Page MenuHomePhabricator

Evaluate creating LDF server for WDQS
Closed, ResolvedPublic

Description

Blazegraph has Triple Pattern Fragment (Linked Data Fragment) server implementation: https://github.com/hartig/BlazegraphBasedTPFServer

We should look into implementing it to support heavy queries that may produce a lot of results.

Event Timeline

Restricted Application added subscribers: Zppix, Aklapper. · View Herald Transcript
Smalyshev triaged this task as Medium priority.Sep 12 2016, 10:44 PM

Change 317114 had a related patch set uploaded (by Smalyshev):
[WIP] Implement LDF server for Blazegraph

https://gerrit.wikimedia.org/r/317114

Change 317114 merged by jenkins-bot:
Implement LDF server for Blazegraph

https://gerrit.wikimedia.org/r/317114

One thing about LDF that isn't really clear to me is who controls the available triple patterns. Our RDF mapping is quite complex, we would need to support a large number of patterns to allow efficient queries via LDF.

Would it be up to us to decide which patterns to support? Or do clients just request any patterns they are interested in, and we generate and cache the response on the fly?

My concern is that we would either need to cache a huge number of fragments to allow efficient queries.

I also don't quite see how fragments can be paged in the absence of a unique key. The spec does not say anything about this, as far as I can see.

Or do clients just request any patterns they are interested in, and we generate and cache the response on the fly

Yes. Just as with SPARQL queries, only triple pattern queries are really really basic.

we would either need to cache a huge number of fragments to allow efficient queries.

Triple pattern queries should be very fast since they go directly against indexes and aren't supposed to require any calculations. We'll see of course if any performance issues arise.

I also don't quite see how fragments can be paged in the absence of a unique key

I'm not sure how paging is implemented internally. But again, since triple patterns are pretty much reading the index, I don't think it should be too problematic.
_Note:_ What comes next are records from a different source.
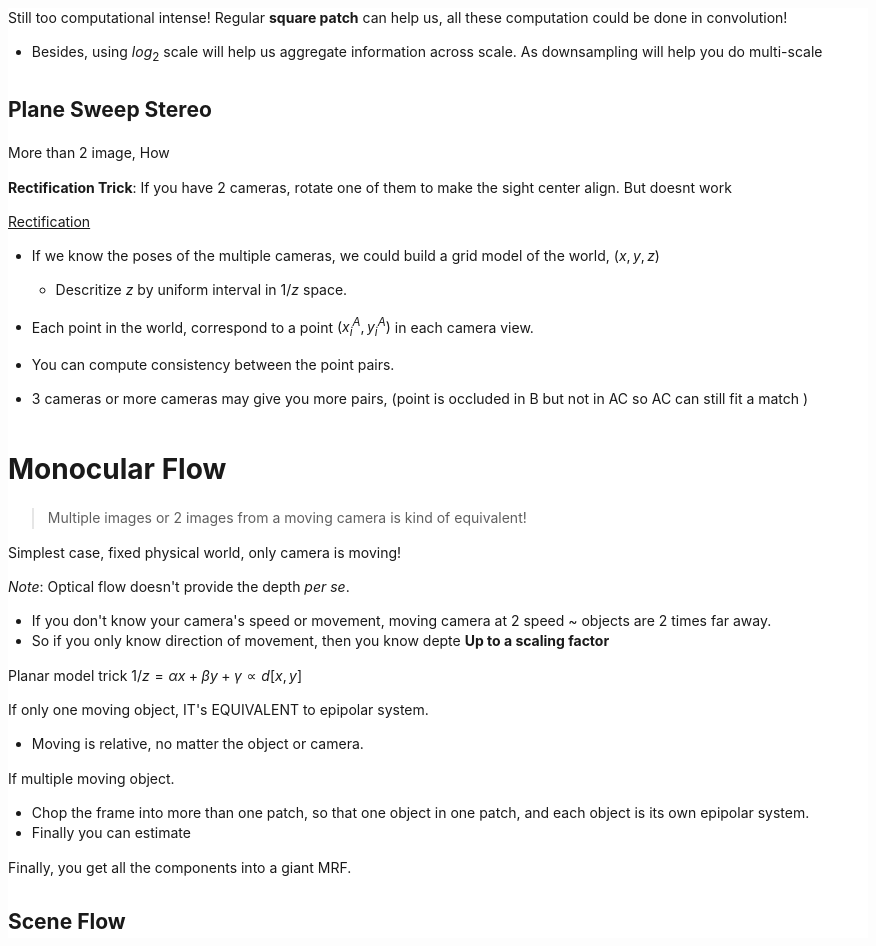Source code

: Still too computational intense! Regular **square patch** can help us, all these computation could be done in convolution! 

* Besides, using $log_2$ scale will help us aggregate information across scale. As downsampling will help you do multi-scale

## Plane Sweep Stereo 

More than 2 image, How 

**Rectification Trick**: If you have 2 cameras, rotate one of them to make the sight center align. But doesnt work 

[Rectification](Note-on-Computer-Vision.md#Rectification) 

* If we know the poses of the multiple cameras, we could build a grid model of the world, $(x,y,z)$ 
  * Descritize $z$ by uniform interval in $1/z$ space. 
* Each point in the world, correspond to a point $(x_i^A,y_i^A)$ in each camera view. 
* You can compute consistency between the point pairs. 



* 3 cameras or more cameras may give you more pairs, (point is occluded in B but not in AC so AC can still fit a match )



# Monocular Flow

> Multiple images or 2 images from a moving camera is kind of equivalent! 



Simplest case, fixed physical world, only camera is moving! 

*Note*: Optical flow doesn't provide the depth *per se*. 

* If you don't know your camera's speed or movement, moving camera at 2 speed ~ objects are 2 times far away. 
* So if you only know direction of movement, then you know depte **Up to a scaling factor** 

Planar model trick $1/z=\alpha x+\beta y+\gamma\propto d[x,y]$  



If only one moving object, IT's EQUIVALENT to epipolar system. 

* Moving is relative, no matter the object or camera. 



If multiple moving object. 

* Chop the frame into more than one patch, so that one object in one patch, and each object is its own epipolar system. 
* Finally you can estimate

Finally, you get all the components into a giant MRF. 

## Scene Flow 
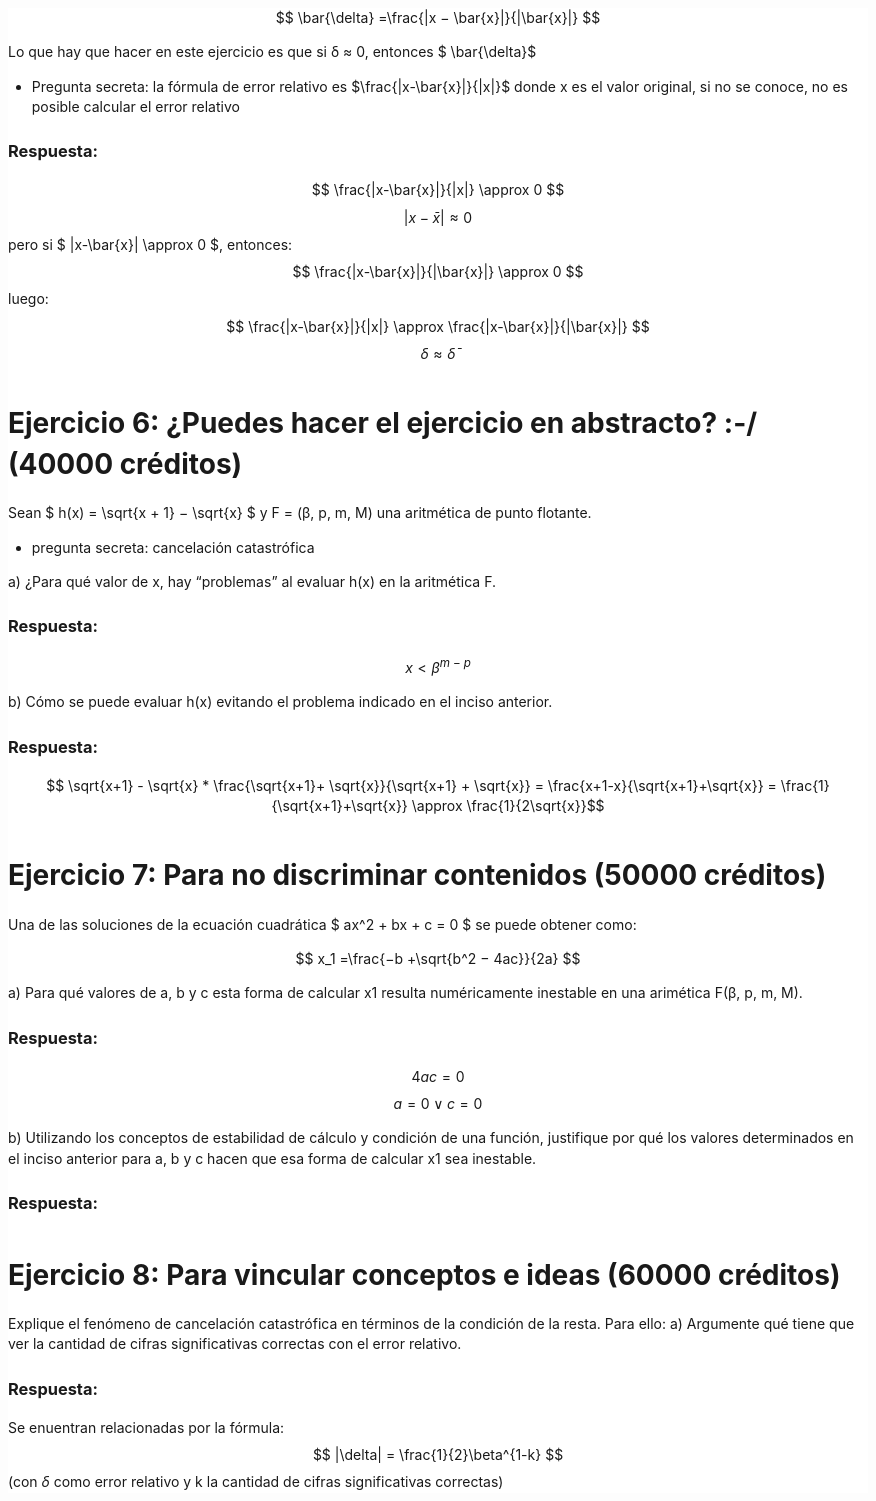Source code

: $$ \bar{\delta} =\frac{|x − \bar{x}|}{|\bar{x}|} $$

Lo que hay que hacer en este ejercicio es que si δ ≈ 0, entonces $ \bar{\delta}$

- Pregunta secreta: la fórmula de error relativo es $\frac{|x-\bar{x}|}{|x|}$ donde x es el valor original, si no se conoce, no es posible calcular el error relativo

### Respuesta:

$$ \frac{|x-\bar{x}|}{|x|} \approx 0 $$
$$ |x-\bar{x}| \approx 0 $$
pero si $ |x-\bar{x}| \approx 0 $, entonces:
$$ \frac{|x-\bar{x}|}{|\bar{x}|} \approx 0 $$
luego:
$$ \frac{|x-\bar{x}|}{|x|} \approx \frac{|x-\bar{x}|}{|\bar{x}|} $$
$$ \delta \approx \bar{\delta} $$

# Ejercicio 6: ¿Puedes hacer el ejercicio en abstracto? :-/ (40000 créditos)
Sean $ h(x) = \sqrt{x + 1} − \sqrt{x} $ y F = (β, p, m, M) una aritmética de punto flotante.

- pregunta secreta: cancelación catastrófica

a) ¿Para qué valor de x, hay “problemas” al evaluar h(x) en la aritmética F.
### Respuesta:
$$ x < \beta^{m-p} $$

b) Cómo se puede evaluar h(x) evitando el problema indicado en el inciso anterior.
### Respuesta:
$$ \sqrt{x+1} - \sqrt{x} * \frac{\sqrt{x+1}+ \sqrt{x}}{\sqrt{x+1} + \sqrt{x}} = \frac{x+1-x}{\sqrt{x+1}+\sqrt{x}} = \frac{1}{\sqrt{x+1}+\sqrt{x}} \approx \frac{1}{2\sqrt{x}}$$

# Ejercicio 7: Para no discriminar contenidos (50000 créditos)
Una de las soluciones de la ecuación cuadrática $ ax^2 + bx + c = 0 $  se puede obtener como:

$$ x_1 =\frac{−b +\sqrt{b^2 − 4ac}}{2a} $$

a) Para qué valores de a, b y c esta forma de calcular x1 resulta numéricamente inestable en
una arimética F(β, p, m, M).
### Respuesta:
$$ 4ac = 0$$
$$ a = 0 \lor c = 0 $$

b) Utilizando los conceptos de estabilidad de cálculo y condición de una función, justifique por
qué los valores determinados en el inciso anterior para a, b y c hacen que esa forma de calcular
x1 sea inestable.
### Respuesta:

# Ejercicio 8: Para vincular conceptos e ideas (60000 créditos)
Explique el fenómeno de cancelación catastrófica en términos de la condición de la resta. Para ello:
a) Argumente qué tiene que ver la cantidad de cifras significativas correctas con el error relativo.
### Respuesta:
Se enuentran relacionadas por la fórmula:
$$ |\delta| = \frac{1}{2}\beta^{1-k} $$
(con $\delta$ como error relativo y k la cantidad de cifras significativas correctas)
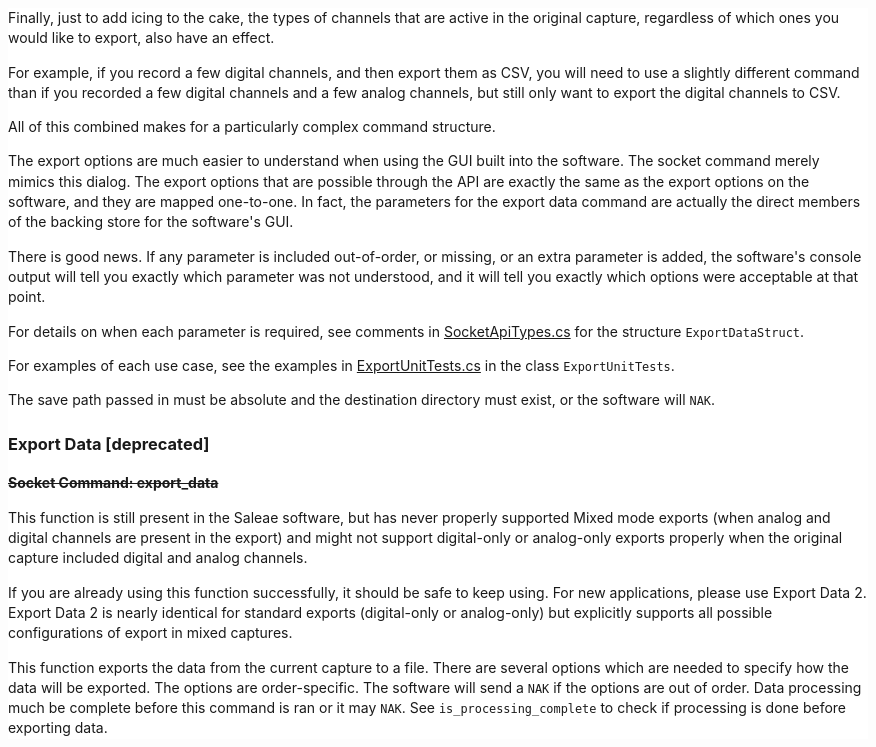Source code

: Finally, just to add icing to the cake, the types of channels that are active
in the original capture, regardless of which ones you would like to export,
also have an effect.

For example, if you record a few digital channels, and then export them as CSV,
you will need to use a slightly different command than if you recorded a few
digital channels and a few analog channels, but still only want to export the
digital channels to CSV.

All of this combined makes for a particularly complex command structure.

The export options are much easier to understand when using the GUI built into
the software. The socket command merely mimics this dialog. The export options
that are possible through the API are exactly the same as the export options on
the software, and they are mapped one-to-one. In fact, the parameters for the
export data command are actually the direct members of the backing store for
the software's GUI.

There is good news. If any parameter is included out-of-order, or missing, or
an extra parameter is added, the software's console output will tell you
exactly which parameter was not understood, and it will tell you exactly which
options were acceptable at that point.

For details on when each parameter is required, see comments in
[SocketApiTypes.cs](https://github.com/saleae/SaleaeSocketApi/blob/master/SaleaeSocketApi/SocketApiTypes.cs)
for the structure `ExportDataStruct`.

For examples of each use case, see the examples in
[ExportUnitTests.cs](https://github.com/saleae/SaleaeSocketApi/blob/master/SaleaeSocketApiUnitTests/ExportUnitTests.cs)
in the class `ExportUnitTests`.

The save path passed in must be absolute and the destination directory must
exist, or the software will `NAK`.



### Export Data [deprecated]

~~**Socket Command: export_data**~~

This function is still present in the Saleae software, but has never properly
supported Mixed mode exports (when analog and digital channels are present in
the export) and might not support digital-only or analog-only exports properly
when the original capture included digital and analog channels.

If you are already using this function successfully, it should be safe to keep
using. For new applications, please use Export Data 2. Export Data 2 is nearly
identical for standard exports (digital-only or analog-only) but explicitly
supports all possible configurations of export in mixed captures.

This function exports the data from the current capture to a file. There are
several options which are needed to specify how the data will be exported. The
options are order-specific. The software will send a `NAK` if the options are
out of order. Data processing much be complete before this command is ran or it
may `NAK`. See `is_processing_complete` to check if processing is done before
exporting data.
Triple pattern queries should be very fast since they go directly against indexes and aren't supposed to require any calculations. We'll see of course if any performance issues arise.

The queries are trivial, but the result sets are potentially very very large. That's what worries me.

If I understand correctly, we'll be generating and caching each tripe in blazegraph multiple times - once for every triple pattern that matches it.

Adding Darian and Faidon, since this has potential ops impact due to large amounts of data to be cached and served.

The queries are trivial, but the result sets are potentially very very large.

True, but also true for SPARQL queries. People do million-item queries right now. With LDF they at least get proper paging and not bring down the server while doing it, hopefully.

If I understand correctly, we'll be generating and caching each tripe in blazegraph multiple times

Not sure what you mean by this. The query result will of course be generated anew for each different query - this is true for any query. It also would be cached by varnish - this is also true for any query, and can be configured. Since query result is naturally paged, how much data is cached will depend on the query (just as in SPARQL case) and the client actually consuming the data. I imagine varnish is supposed to be able to handle such cases, but if not we can change caching parameters to make it easier for varnish.

Since query result is naturally paged, how much data is cached will depend on the query (just as in SPARQL case) and the client actually consuming the data.

I think we have different understandings of how the paging works. It would be good to have clarity on this.

As far as I understand, for a pattern like ( ? P31 Q5 ), the *entire* result set would be generated before paging applies, and all pages of the set would be cached preemptively. That's a lot of data to generate and store, especially since there will be a lot of such P31 datasets.

Maybe I'm wrong, and the query is run with a LIMIT and ORDER, and a continuation based on the the subject ID. That would of course be much better. Can you confirm that this is actually the case?

the *entire* result set would be generated before paging applies,

I don't think this is what happens, looking at the code, at least not if I understand "generated" correctly.
See the implementation at:
https://github.com/wikimedia/wikidata-query-rdf/tree/master/blazegraph/src/main/java/org/wikidata/query/rdf/blazegraph/ldf

Specifically BlazegraphBasedTPF and Blazegraph iterators it uses. The code there is kind of complex but it doesn't look like it does what you suggest it does, at least if I understand it right.

and all pages of the set would be cached preemptively

Not sure which cache do you mean here.

and the query is run with a LIMIT and ORDER,

It's not SPARQL query, so it's not run this way, but the iterator it uses does use limit and offset. I'm not sure what happens exactly, I can ask, but doesn't look like it produces the whole data set in any meaning I can think of.

@Smalyshev Thanks for checking! I'm satisfied as long as it doesn't naively dump the whole result somewhere to then chop it into pages.

Change 317282 had a related patch set uploaded (by Smalyshev):
Add configs for LDF server

https://gerrit.wikimedia.org/r/317282

Change 317282 merged by Gehel:
Add configs for LDF server

https://gerrit.wikimedia.org/r/317282

Awesome! I'm existed to see how this turns out!